§ DIRECTIONS FOR THIS TASK: Retype the text of every item below character for character, keeping its original line breaks. Omit the pictures from your output.

(Stored records)
--------

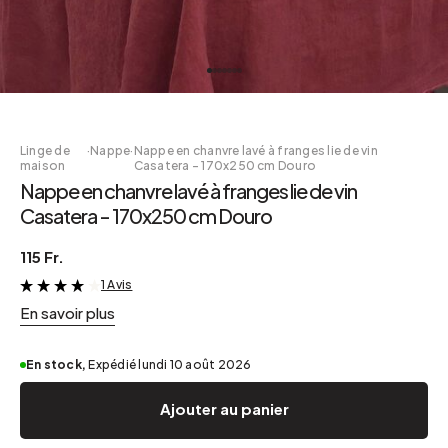
Linge de
·
Nappe
·
Nappe en chanvre lavé à franges lie de vin
maison
Casatera - 170x250 cm Douro
Nappe en chanvre lavé à franges lie de vin
Casatera - 170x250 cm Douro
115 Fr.
1 Avis
&
En savoir plus
En stock,
Expédié lundi 10 août 2026
Ajouter au panier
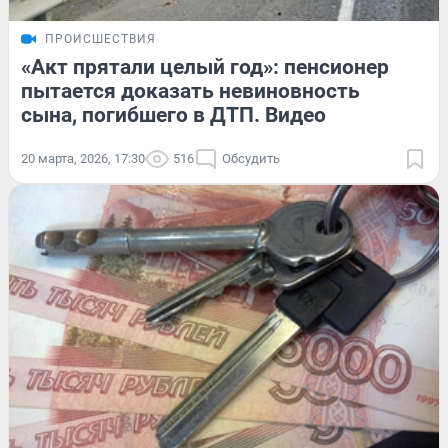
ПРОИСШЕСТВИЯ
«Акт прятали целый год»: пенсионер
пытается доказать невиновность
сына, погибшего в ДТП. Видео
20 марта, 2026, 17:30
516
Обсудить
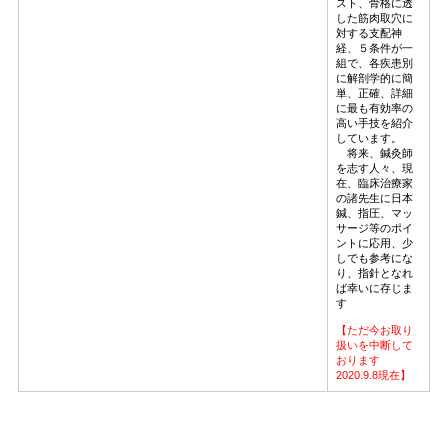
スト、骨格に透
した筋肉取穴に
対する支配神
経、５条件が一
組で、各疾患別
に解剖学的に簡
単、正確、詳細
に最も有効率の
高い手技を紹介
しています。
将来、鍼灸師
を志す人々、現
在、臨床治療家
の諸先生に日本
鍼、指圧、マッ
サージ等のポイ
ントに応用、少
しでも参考にな
り、指針となれ
ば幸いに存じま
す
【ただ今お取り
扱いを中断して
おります
2020.9.8現在】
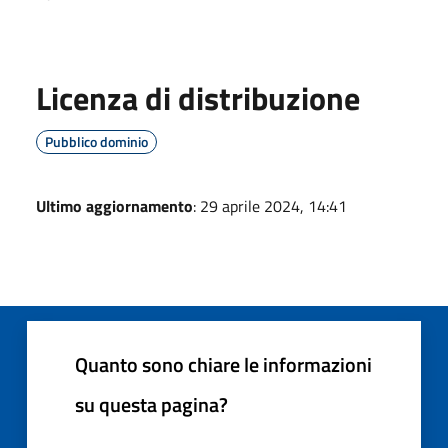
Licenza di distribuzione
Pubblico dominio
Ultimo aggiornamento
: 29 aprile 2024, 14:41
Quanto sono chiare le informazioni
su questa pagina?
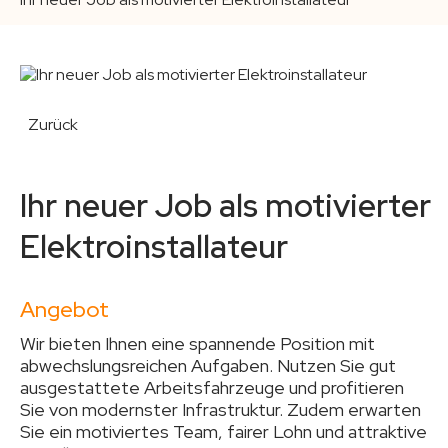
Zurück
Ihr neuer Job als motivierter
Elektroinstallateur
Angebot
Wir bieten Ihnen eine spannende Position mit
abwechslungsreichen Aufgaben. Nutzen Sie gut
ausgestattete Arbeitsfahrzeuge und profitieren
Sie von modernster Infrastruktur. Zudem erwarten
Sie ein motiviertes Team, fairer Lohn und attraktive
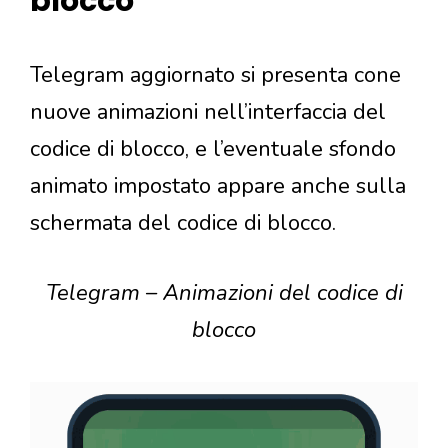
blocco
Telegram aggiornato si presenta cone
nuove animazioni nell’interfaccia del
codice di blocco, e l’eventuale sfondo
animato impostato appare anche sulla
schermata del codice di blocco.
Telegram – Animazioni del codice di
blocco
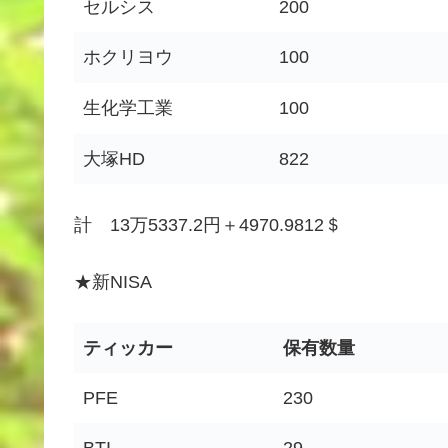
セルシス
200
ホクリヨウ
100
生化学工業
100
大塚HD
822
計 13万5337.2円＋4970.9812＄
★新NISA
ティッカー
保有数量
PFE
230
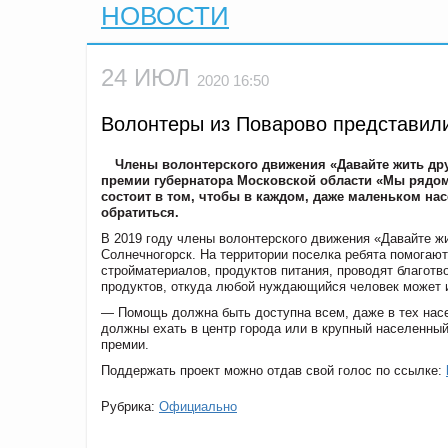
НОВОСТИ
24 ИЮЛ
2020 16:50
Волонтеры из Поварово представил
Члены волонтерского движения «Давайте жить дру
премии губернатора Московской области «Мы рядом
состоит в том, чтобы в каждом, даже маленьком на
обратиться.
В 2019 году члены волонтерского движения «Давайте ж
Солнечногорск. На территории поселка ребята помога
стройматериалов, продуктов питания, проводят благот
продуктов, откуда любой нуждающийся человек может и
— Помощь должна быть доступна всем, даже в тех насе
должны ехать в центр города или в крупный населенны
премии.
Поддержать проект можно отдав свой голос по ссылке:
Рубрика:
Официально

--------

§ WRITTEN SOLUTION:
Linge de
·
Nappe
·
Nappe en chanvre lavé à franges lie de vin
maison
Casatera - 170x250 cm Douro
Nappe en chanvre lavé à franges lie de vin
Casatera - 170x250 cm Douro
115 Fr.
1 Avis
&
En savoir plus
En stock,
Expédié lundi 10 août 2026
Ajouter au panier
ПРОИСШЕСТВИЯ
«Акт прятали целый год»: пенсионер
пытается доказать невиновность
сына, погибшего в ДТП. Видео
20 марта, 2026, 17:30
516
Обсудить
スト、骨格に透
した筋肉取穴に
対する支配神
経、５条件が一
組で、各疾患別
に解剖学的に簡
単、正確、詳細
に最も有効率の
高い手技を紹介
しています。
将来、鍼灸師
を志す人々、現
在、臨床治療家
の諸先生に日本
鍼、指圧、マッ
サージ等のポイ
ントに応用、少
しでも参考にな
り、指針となれ
ば幸いに存じま
す
【ただ今お取り
扱いを中断して
おります
2020.9.8現在】
Licenza di distribuzione
Pubblico dominio
Ultimo aggiornamento
: 29 aprile 2024, 14:41
Quanto sono chiare le informazioni
su questa pagina?
Zurück
Ihr neuer Job als motivierter
Elektroinstallateur
Angebot
Wir bieten Ihnen eine spannende Position mit
abwechslungsreichen Aufgaben. Nutzen Sie gut
ausgestattete Arbeitsfahrzeuge und profitieren
Sie von modernster Infrastruktur. Zudem erwarten
Sie ein motiviertes Team, fairer Lohn und attraktive
blocco
Telegram aggiornato si presenta cone
nuove animazioni nell’interfaccia del
codice di blocco, e l’eventuale sfondo
animato impostato appare anche sulla
schermata del codice di blocco.
Telegram – Animazioni del codice di
blocco
セルシス
200
ホクリヨウ
100
生化学工業
100
大塚HD
822
計 13万5337.2円＋4970.9812＄
★新NISA
ティッカー
保有数量
PFE
230
НОВОСТИ
24 ИЮЛ
2020 16:50
Волонтеры из Поварово представил
Члены волонтерского движения «Давайте жить дру
премии губернатора Московской области «Мы рядом
состоит в том, чтобы в каждом, даже маленьком на
обратиться.
В 2019 году члены волонтерского движения «Давайте ж
Солнечногорск. На территории поселка ребята помога
стройматериалов, продуктов питания, проводят благот
продуктов, откуда любой нуждающийся человек может и
— Помощь должна быть доступна всем, даже в тех насе
должны ехать в центр города или в крупный населенны
премии.
Поддержать проект можно отдав свой голос по ссылке:
Рубрика:
Официально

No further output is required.